At this difficult time of disease, no decent blog would be complete without at least a nod to Coronavirus. Our modern day plague perhaps spreading across the globe like the Spanish Flu that followed WW1 during 1918-19.
I read yesterday that two cruise liners belonging to the travel group Saga are docked at Tilbury. Saga have handed these ships to the Government to use as hospital ships should it become necessary. No decision has been made to use them but the 2,000 cabins would provide valuable beds for the sick if hospitals are overwhelmed. This is not the first time ships have been used on the Eastern reaches of the Thames as floating hospitals as I discovered when I was researching Mr Ginandgenealogy’s great-great Grandfather, Adam Miller (1827-1901) who was involved in their construction.
Adam Miller came from humble beginnings, he was born on 2nd November 1827 in Edinburgh, the son of a labourer who died when Adam was young. He served an apprenticeship as Millwright and Engineer from 1840 and qualified as an Extra First Class Engineer. He spent time as Chief Engineer on various large steamers after which he began to design and develop steam engines and boilers and also steam ships built to bespoke specifications. In 1876 Miller moved to London and set up his own naval design consultancy at Riches Court.

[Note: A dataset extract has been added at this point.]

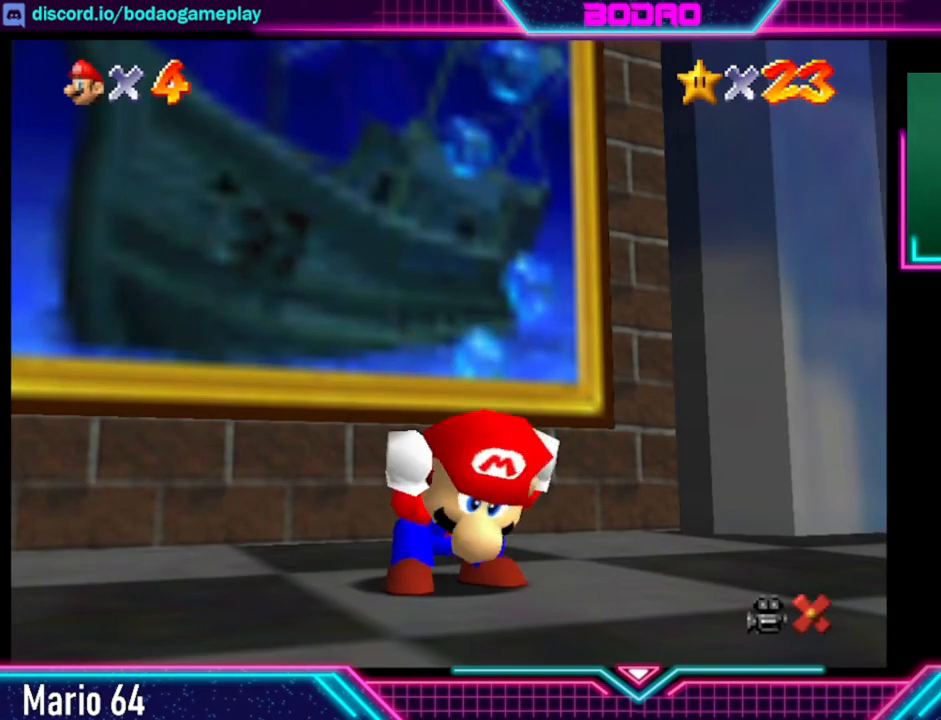
{"buttons": ["A", "L2"], "left_stick": "center", "events": []}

1881 saw the start of the smallpox epidemic in London which created a great strain on hospital beds in the capital. To address this, The Metropolitan Asylum Board chartered two old wooden warships and equipped one for acute cases and the other as an administration block. They were situated on the Thames to the East of London at Long Reach, an isolated stretch of the river, and in 1884 the iron paddle steamer Castalia joined them. Originally built in 1874, she had been intended to run as a passenger ferry between Dover and Calais but had been unsuccessful and never used. The MAB bought the ship and commissioned Adam Miller to convert it into a hospital ship. He removed the engines and paddle wheels and had the space decked over. He divided the lower deck into five wards and built another five ward blocks on the upper deck and Miller also designed a new ventilation system using “Boyle’s Extractors”. The ship came into service in July 1884.

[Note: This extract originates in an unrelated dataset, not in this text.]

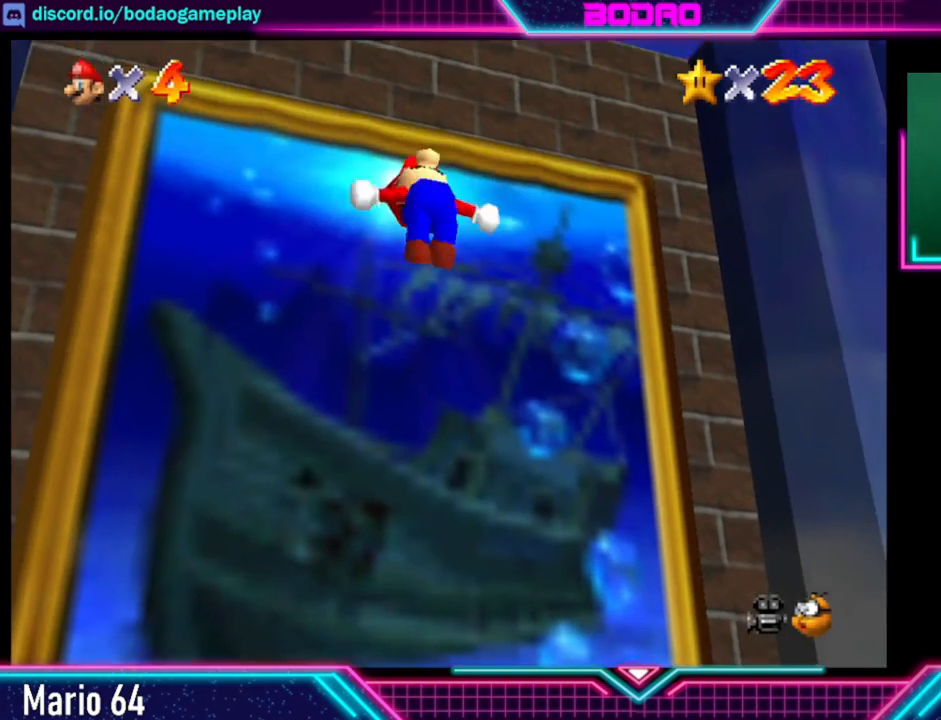
{"buttons": ["A", "L2"], "left_stick": "center", "events": []}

Since the three hospital ships were moored some way out of the London, it was necessary for a river ambulance service to transport the sick from the City to the ships or to the hospital at Dartford. The North Wharf receiving station was built at Rotherhithe by the MAB who required a floating a pier or pontoon so that the ambulances could reach the shore and transfer patients from the wharf to the river at any time regardless of the tide. Adam Miller incorporated both these features into his design which was connected to the wharf by a gangway. A galvanized iron canopy was built in 1887. Miller went on to use his designs for two further piers commissioned by the MAB, one at Blackwall and the other at Fulham.
Miller also designed the Red Cross, Ambulance steamer for use on the Thames.
The hospital ships continued in use until 1903 when more a more permanent smallpox hospital was opened nearby. The ships were disposed of by auction and the Castalia sold for £1120. A flood barrier now occupies the site of the Long Reach pier buildings.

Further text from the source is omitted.